[What the task asks]
Where a line below includes the word "diameter", copy that line.

*** Begin section ***

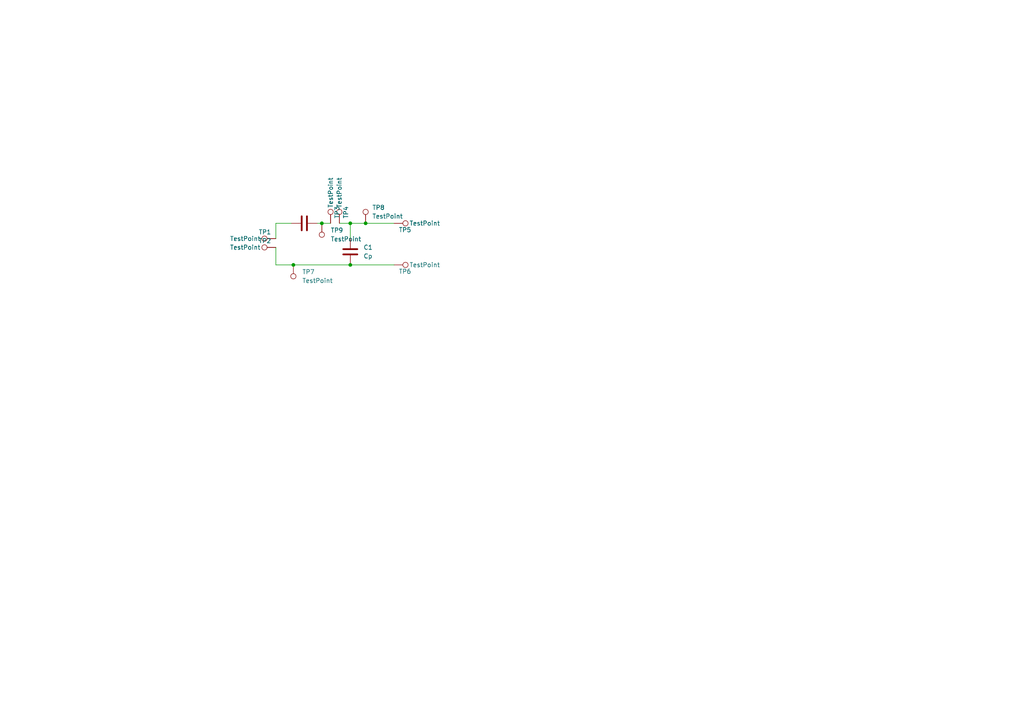
<source format=kicad_sch>
(kicad_sch (version 20230121) (generator eeschema)

  (uuid dc7626db-6c08-4583-ad4b-f8a0675d4a42)

  (paper "A4")

  

  (junction (at 101.6 76.835) (diameter 0) (color 0 0 0 0)
    (uuid 06bac678-198e-4ca5-a3ca-b4f20a61d96e)
  )
  (junction (at 101.6 64.77) (diameter 0) (color 0 0 0 0)
    (uuid 2513f669-695a-43dc-a31f-cfe7f22248d4)
  )
  (junction (at 93.345 64.77) (diameter 0) (color 0 0 0 0)
    (uuid 4a24e514-a642-4201-a0ef-a4e433d94fe2)
  )
  (junction (at 85.09 76.835) (diameter 0) (color 0 0 0 0)
    (uuid 7771c41d-b115-4ec7-a155-523f61639c01)
  )
  (junction (at 106.045 64.77) (diameter 0) (color 0 0 0 0)
    (uuid eeb53726-4ea6-474b-84e8-e93119fd2ae9)
  )

  (wire (pts (xy 80.01 76.835) (xy 80.01 71.755))
    (stroke (width 0) (type default))
    (uuid 376b8929-8801-4336-a20f-cbed02391230)
  )
  (wire (pts (xy 85.09 76.835) (xy 101.6 76.835))
    (stroke (width 0) (type default))
    (uuid 44c001b3-e2a7-4462-84e8-ad81422cdd1f)
  )
  (wire (pts (xy 98.425 64.77) (xy 101.6 64.77))
    (stroke (width 0) (type default))
    (uuid 53aa61ed-9b43-4323-b4a2-40dc9f7d1dc3)
  )
  (wire (pts (xy 101.6 64.77) (xy 106.045 64.77))
    (stroke (width 0) (type default))
    (uuid 724f5a29-ef87-4a0c-a334-9af72fe3f5bd)
  )
  (wire (pts (xy 80.01 64.77) (xy 84.455 64.77))
    (stroke (width 0) (type default))
    (uuid 8485c495-0ab5-46f1-b3c8-4bad55279adf)
  )
  (wire (pts (xy 80.01 76.835) (xy 85.09 76.835))
    (stroke (width 0) (type default))
    (uuid 921a5c6a-fdf6-422d-a214-f93633793179)
  )
  (wire (pts (xy 106.045 64.77) (xy 114.3 64.77))
    (stroke (width 0) (type default))
    (uuid a709562e-7771-4142-bb40-d0f55c5712f5)
  )
  (wire (pts (xy 92.075 64.77) (xy 93.345 64.77))
    (stroke (width 0) (type default))
    (uuid b2bd160f-5085-4da3-b6da-3821fd55d0aa)
  )
  (wire (pts (xy 80.01 69.215) (xy 80.01 64.77))
    (stroke (width 0) (type default))
    (uuid bfaa5325-692f-4136-8d3e-0afbb10db8d1)
  )
  (wire (pts (xy 101.6 76.835) (xy 114.3 76.835))
    (stroke (width 0) (type default))
    (uuid d5670d6b-eb26-4b1b-b70e-a2499d2de376)
  )
  (wire (pts (xy 101.6 69.215) (xy 101.6 64.77))
    (stroke (width 0) (type default))
    (uuid eeb1c707-ca42-4eb2-8334-7966a71ad86a)
  )
  (wire (pts (xy 93.345 64.77) (xy 95.885 64.77))
    (stroke (width 0) (type default))
    (uuid f90de3ae-6f5e-46d7-9ca0-20d84980e47c)
  )

  (symbol (lib_id "Connector:TestPoint") (at 114.3 64.77 270) (unit 1)
    (in_bom yes) (on_board yes) (dnp no)
    (uuid 0f6cbbad-e8d4-49bd-9d9b-6c36f2fa91bd)
    (property "Reference" "TP5" (at 117.475 66.675 90)
      (effects (font (size 1.27 1.27)))
    )
    (property "Value" "TestPoint" (at 123.19 64.77 90)
      (effects (font (size 1.27 1.27)))
    )
    (property "Footprint" "custom_assets_mit:output_pad_4x8mm" (at 114.3 69.85 0)
      (effects (font (size 1.27 1.27)) hide)
    )
    (property "Datasheet" "~" (at 114.3 69.85 0)
      (effects (font (size 1.27 1.27)) hide)
    )
    (pin "1" (uuid 21bd26de-8dbb-474e-82de-a74f5e16108c))
    (instances
      (project "tank-caps"
        (path "/dc7626db-6c08-4583-ad4b-f8a0675d4a42"
          (reference "TP5") (unit 1)
        )
      )
    )
  )

  (symbol (lib_id "Connector:TestPoint") (at 114.3 76.835 270) (unit 1)
    (in_bom yes) (on_board yes) (dnp no)
    (uuid 29276786-a6bc-49f4-94b4-06077eee52ad)
    (property "Reference" "TP6" (at 117.475 78.74 90)
      (effects (font (size 1.27 1.27)))
    )
    (property "Value" "TestPoint" (at 123.19 76.835 90)
      (effects (font (size 1.27 1.27)))
    )
    (property "Footprint" "custom_assets_mit:output_pad_4x8mm" (at 114.3 81.915 0)
      (effects (font (size 1.27 1.27)) hide)
    )
    (property "Datasheet" "~" (at 114.3 81.915 0)
      (effects (font (size 1.27 1.27)) hide)
    )
    (pin "1" (uuid 7cb71281-041c-484b-bdd3-2468e1df0803))
    (instances
      (project "tank-caps"
        (path "/dc7626db-6c08-4583-ad4b-f8a0675d4a42"
          (reference "TP6") (unit 1)
        )
      )
    )
  )

  (symbol (lib_id "Connector:TestPoint") (at 80.01 69.215 90) (unit 1)
    (in_bom yes) (on_board yes) (dnp no)
    (uuid 5339225e-25a5-472a-99de-665fe45cf0e1)
    (property "Reference" "TP1" (at 76.835 67.31 90)
      (effects (font (size 1.27 1.27)))
    )
    (property "Value" "TestPoint" (at 71.12 69.215 90)
      (effects (font (size 1.27 1.27)))
    )
    (property "Footprint" "custom_assets_mit:output_pad_4x8mm" (at 80.01 64.135 0)
      (effects (font (size 1.27 1.27)) hide)
    )
    (property "Datasheet" "~" (at 80.01 64.135 0)
      (effects (font (size 1.27 1.27)) hide)
    )
    (pin "1" (uuid fbde2203-b575-4c55-8975-f2c813dc442c))
    (instances
      (project "tank-caps"
        (path "/dc7626db-6c08-4583-ad4b-f8a0675d4a42"
          (reference "TP1") (unit 1)
        )
      )
    )
  )

  (symbol (lib_id "Connector:TestPoint") (at 93.345 64.77 180) (unit 1)
    (in_bom yes) (on_board yes) (dnp no) (fields_autoplaced)
    (uuid 56c82b4f-d322-4426-87f7-c65172acfa00)
    (property "Reference" "TP9" (at 95.885 66.802 0)
      (effects (font (size 1.27 1.27)) (justify right))
    )
    (property "Value" "TestPoint" (at 95.885 69.342 0)
      (effects (font (size 1.27 1.27)) (justify right))
    )
    (property "Footprint" "TestPoint:TestPoint_Keystone_5005-5009_Compact" (at 88.265 64.77 0)
      (effects (font (size 1.27 1.27)) hide)
    )
    (property "Datasheet" "~" (at 88.265 64.77 0)
      (effects (font (size 1.27 1.27)) hide)
    )
    (pin "1" (uuid a99e7316-09ce-4f70-9784-2d5ccfa7f3ff))
    (instances
      (project "tank-caps"
        (path "/dc7626db-6c08-4583-ad4b-f8a0675d4a42"
          (reference "TP9") (unit 1)
        )
      )
    )
  )

  (symbol (lib_id "Connector:TestPoint") (at 95.885 64.77 0) (unit 1)
    (in_bom yes) (on_board yes) (dnp no)
    (uuid 8fec81d1-bf73-494c-9fab-108f713785d3)
    (property "Reference" "TP3" (at 97.79 61.595 90)
      (effects (font (size 1.27 1.27)))
    )
    (property "Value" "TestPoint" (at 95.885 55.88 90)
      (effects (font (size 1.27 1.27)))
    )
    (property "Footprint" "custom_assets_mit:output_pad_4x8mm" (at 100.965 64.77 0)
      (effects (font (size 1.27 1.27)) hide)
    )
    (property "Datasheet" "~" (at 100.965 64.77 0)
      (effects (font (size 1.27 1.27)) hide)
    )
    (pin "1" (uuid abec3fba-b4e1-4ca3-bee0-87badd54448a))
    (instances
      (project "tank-caps"
        (path "/dc7626db-6c08-4583-ad4b-f8a0675d4a42"
          (reference "TP3") (unit 1)
        )
      )
    )
  )

  (symbol (lib_id "Device:C") (at 101.6 73.025 0) (unit 1)
    (in_bom yes) (on_board yes) (dnp no) (fields_autoplaced)
    (uuid 9b4913a5-4ea1-43dd-a3c4-80a071521cf4)
    (property "Reference" "C1" (at 105.41 71.755 0)
      (effects (font (size 1.27 1.27)) (justify left))
    )
    (property "Value" "Cp" (at 105.41 74.295 0)
      (effects (font (size 1.27 1.27)) (justify left))
    )
    (property "Footprint" "Capacitor_SMD:C_1206_3216Metric" (at 102.5652 76.835 0)
      (effects (font (size 1.27 1.27)) hide)
    )
    (property "Datasheet" "~" (at 101.6 73.025 0)
      (effects (font (size 1.27 1.27)) hide)
    )
    (pin "1" (uuid 381459d3-3924-4d63-9251-e3ebbc110ae5))
    (pin "2" (uuid f2ff99b3-107b-42a6-ab56-15bcdd45ced1))
    (instances
      (project "tank-caps"
        (path "/dc7626db-6c08-4583-ad4b-f8a0675d4a42"
          (reference "C1") (unit 1)
        )
      )
    )
  )

  (symbol (lib_id "Connector:TestPoint") (at 98.425 64.77 0) (unit 1)
    (in_bom yes) (on_board yes) (dnp no)
    (uuid 9ec3b31f-c5a0-4e3d-89f0-f523b1f275ed)
    (property "Reference" "TP4" (at 100.33 61.595 90)
      (effects (font (size 1.27 1.27)))
    )
    (property "Value" "TestPoint" (at 98.425 55.88 90)
      (effects (font (size 1.27 1.27)))
    )
    (property "Footprint" "custom_assets_mit:output_pad_4x8mm" (at 103.505 64.77 0)
      (effects (font (size 1.27 1.27)) hide)
    )
    (property "Datasheet" "~" (at 103.505 64.77 0)
      (effects (font (size 1.27 1.27)) hide)
    )
    (pin "1" (uuid c2a0434a-efe5-4c39-a99e-d9d1c6c433da))
    (instances
      (project "tank-caps"
        (path "/dc7626db-6c08-4583-ad4b-f8a0675d4a42"
          (reference "TP4") (unit 1)
        )
      )
    )
  )

  (symbol (lib_id "Connector:TestPoint") (at 85.09 76.835 180) (unit 1)
    (in_bom yes) (on_board yes) (dnp no) (fields_autoplaced)
    (uuid be05313c-397c-46ab-ac11-dfe4fa2bdc7c)
    (property "Reference" "TP7" (at 87.63 78.867 0)
      (effects (font (size 1.27 1.27)) (justify right))
    )
    (property "Value" "TestPoint" (at 87.63 81.407 0)
      (effects (font (size 1.27 1.27)) (justify right))
    )
    (property "Footprint" "TestPoint:TestPoint_Keystone_5005-5009_Compact" (at 80.01 76.835 0)
      (effects (font (size 1.27 1.27)) hide)
    )
    (property "Datasheet" "~" (at 80.01 76.835 0)
      (effects (font (size 1.27 1.27)) hide)
    )
    (pin "1" (uuid eb2d85bf-93b8-4961-a2e4-06be6fb299bb))
    (instances
      (project "tank-caps"
        (path "/dc7626db-6c08-4583-ad4b-f8a0675d4a42"
          (reference "TP7") (unit 1)
        )
      )
    )
  )

  (symbol (lib_id "Device:C") (at 88.265 64.77 90) (unit 1)
    (in_bom yes) (on_board yes) (dnp no) (fields_autoplaced)
    (uuid c3724003-7f9b-4b18-a26c-1063bf3f6eac)
    (property "Reference" "C2" (at 88.265 57.785 90)
      (effects (font (size 1.27 1.27)) hide)
    )
    (property "Value" "Cs" (at 88.265 60.325 90)
      (effects (font (size 1.27 1.27)) hide)
    )
    (property "Footprint" "Capacitor_SMD:C_2220_5750Metric" (at 92.075 63.8048 0)
      (effects (font (size 1.27 1.27)) hide)
    )
    (property "Datasheet" "~" (at 88.265 64.77 0)
      (effects (font (size 1.27 1.27)) hide)
    )
    (pin "1" (uuid bb113af5-ea65-42cd-942e-2e5186accfdb))
    (pin "2" (uuid a770167b-92cc-4245-8ce3-e24362f799fe))
    (instances
      (project "tank-caps"
        (path "/dc7626db-6c08-4583-ad4b-f8a0675d4a42"
          (reference "C2") (unit 1)
        )
      )
    )
  )

  (symbol (lib_id "Connector:TestPoint") (at 106.045 64.77 0) (unit 1)
    (in_bom yes) (on_board yes) (dnp no) (fields_autoplaced)
    (uuid eeb44eb0-33bf-4c52-bf9c-f623e7c33aa9)
    (property "Reference" "TP8" (at 107.95 60.198 0)
      (effects (font (size 1.27 1.27)) (justify left))
    )
    (property "Value" "TestPoint" (at 107.95 62.738 0)
      (effects (font (size 1.27 1.27)) (justify left))
    )
    (property "Footprint" "TestPoint:TestPoint_Keystone_5005-5009_Compact" (at 111.125 64.77 0)
      (effects (font (size 1.27 1.27)) hide)
    )
    (property "Datasheet" "~" (at 111.125 64.77 0)
      (effects (font (size 1.27 1.27)) hide)
    )
    (pin "1" (uuid 54a4e6bc-663e-4a2d-abbc-08b6737bf1cd))
    (instances
      (project "tank-caps"
        (path "/dc7626db-6c08-4583-ad4b-f8a0675d4a42"
          (reference "TP8") (unit 1)
        )
      )
    )
  )

  (symbol (lib_id "Connector:TestPoint") (at 80.01 71.755 90) (unit 1)
    (in_bom yes) (on_board yes) (dnp no)
    (uuid fd85b6fd-809d-48ab-9a79-017414c4b7a4)
    (property "Reference" "TP2" (at 76.835 69.85 90)
      (effects (font (size 1.27 1.27)))
    )
    (property "Value" "TestPoint" (at 71.12 71.755 90)
      (effects (font (size 1.27 1.27)))
    )
    (property "Footprint" "custom_assets_mit:output_pad_4x8mm" (at 80.01 66.675 0)
      (effects (font (size 1.27 1.27)) hide)
    )
    (property "Datasheet" "~" (at 80.01 66.675 0)
      (effects (font (size 1.27 1.27)) hide)
    )
    (pin "1" (uuid 9de8ce16-a68d-45cc-a50c-34358e570a0f))
    (instances
      (project "tank-caps"
        (path "/dc7626db-6c08-4583-ad4b-f8a0675d4a42"
          (reference "TP2") (unit 1)
        )
      )
    )
  )

  (sheet_instances
    (path "/" (page "1"))
  )
)

</source>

*** End section ***

[Completed exercise]
  (junction (at 101.6 76.835) (diameter 0) (color 0 0 0 0)
  (junction (at 101.6 64.77) (diameter 0) (color 0 0 0 0)
  (junction (at 93.345 64.77) (diameter 0) (color 0 0 0 0)
  (junction (at 85.09 76.835) (diameter 0) (color 0 0 0 0)
  (junction (at 106.045 64.77) (diameter 0) (color 0 0 0 0)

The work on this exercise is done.